Polyamine sequestration of 2'3'-cGAMP constrains intercellular transmission and STING engagement to subvert antitumor immunity

The cyclic dinucleotide 2'3'-cyclic guanosine monophosphate-adenosine monophosphate (2'3'-cGAMP) serves as a central immunotransmitter that propagates stimulator of interferon gene-dependent (STING-dependent) innate immunity across tissues; however, how microenvironmental metabolites regulate its spatiotemporal dynamics remains unknown. Here, we identified polyamines (spermine and spermidine) as critical rheostats controlling 2'3'-cGAMP functionality. Mechanistically, polyamines sequestered 2'3'-cGAMP into polymer-like aggregates, blocking intercellular propagation and suppressing intracellular STING activation by reducing ligand-receptor binding affinity.
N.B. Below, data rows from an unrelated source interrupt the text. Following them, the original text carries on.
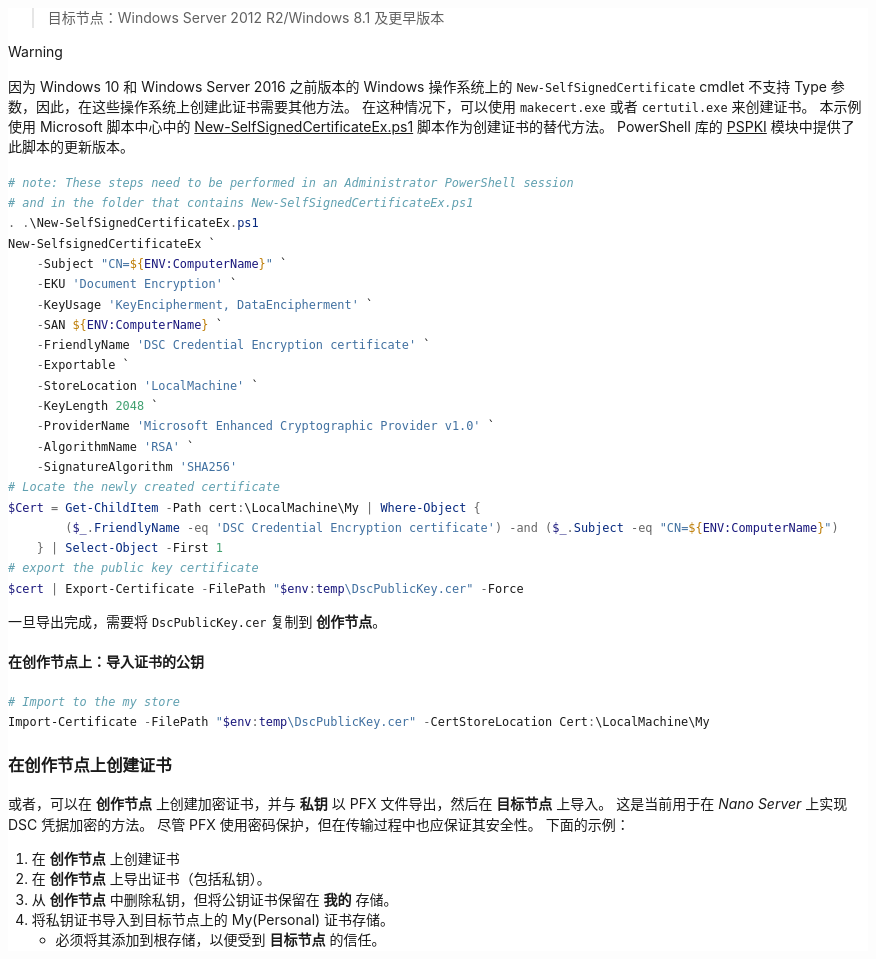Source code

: > 目标节点：Windows Server 2012 R2/Windows 8.1 及更早版本

> [!WARNING]
> 因为 Windows 10 和 Windows Server 2016 之前版本的 Windows 操作系统上的 `New-SelfSignedCertificate` cmdlet 不支持 Type 参数，因此，在这些操作系统上创建此证书需要其他方法。 在这种情况下，可以使用 `makecert.exe` 或者 `certutil.exe` 来创建证书。 本示例使用 Microsoft 脚本中心中的 [New-SelfSignedCertificateEx.ps1](https://gallery.technet.microsoft.com/scriptcenter/Self-signed-certificate-5920a7c6) 脚本作为创建证书的替代方法。 PowerShell 库的 [PSPKI](https://www.powershellgallery.com/packages/PSPKI/) 模块中提供了此脚本的更新版本。

```powershell
# note: These steps need to be performed in an Administrator PowerShell session
# and in the folder that contains New-SelfSignedCertificateEx.ps1
. .\New-SelfSignedCertificateEx.ps1
New-SelfsignedCertificateEx `
    -Subject "CN=${ENV:ComputerName}" `
    -EKU 'Document Encryption' `
    -KeyUsage 'KeyEncipherment, DataEncipherment' `
    -SAN ${ENV:ComputerName} `
    -FriendlyName 'DSC Credential Encryption certificate' `
    -Exportable `
    -StoreLocation 'LocalMachine' `
    -KeyLength 2048 `
    -ProviderName 'Microsoft Enhanced Cryptographic Provider v1.0' `
    -AlgorithmName 'RSA' `
    -SignatureAlgorithm 'SHA256'
# Locate the newly created certificate
$Cert = Get-ChildItem -Path cert:\LocalMachine\My | Where-Object {
        ($_.FriendlyName -eq 'DSC Credential Encryption certificate') -and ($_.Subject -eq "CN=${ENV:ComputerName}")
    } | Select-Object -First 1
# export the public key certificate
$cert | Export-Certificate -FilePath "$env:temp\DscPublicKey.cer" -Force
```

一旦导出完成，需要将 ```DscPublicKey.cer``` 复制到 **创作节点**。

#### <a name="on-the-authoring-node-import-the-certs-public-key"></a>在创作节点上：导入证书的公钥

```powershell
# Import to the my store
Import-Certificate -FilePath "$env:temp\DscPublicKey.cer" -CertStoreLocation Cert:\LocalMachine\My
```

### <a name="creating-the-certificate-on-the-authoring-node"></a>在创作节点上创建证书

或者，可以在 **创作节点** 上创建加密证书，并与 **私钥** 以 PFX 文件导出，然后在 **目标节点** 上导入。 这是当前用于在 _Nano Server_ 上实现 DSC 凭据加密的方法。 尽管 PFX 使用密码保护，但在传输过程中也应保证其安全性。 下面的示例：

1. 在 **创作节点** 上创建证书
1. 在 **创作节点** 上导出证书（包括私钥）。
1. 从 **创作节点** 中删除私钥，但将公钥证书保留在 **我的** 存储。
1. 将私钥证书导入到目标节点上的 My(Personal) 证书存储。
   - 必须将其添加到根存储，以便受到 **目标节点** 的信任。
Deficiency of spermidine and spermine N1-acetyltransferase 1 (SAT1), the rate-limiting enzyme in polyamine catabolism, elevated polyamine levels to entrap extracellular 2'3'-cGAMP and inhibit STING activation. Synergistic administration of endogenous 2'3'-cGAMP with SAT1 stabilizer N1,N11-diethylnorspermine restored 2'3'-cGAMP bioavailability and STING signaling, facilitated type I interferon responses to reprogram immunologically suppressive tumors into immunologically active states and enhanced tumor clearance. Our study established polyamine-cGAMP interactions as a critical spatiotemporal regulatory mechanism for tissue-level immunity, providing a unified model for metabolite-mediated cyclic GMP-AMP synthase-STING (cGAS-STING) regulation across diseases.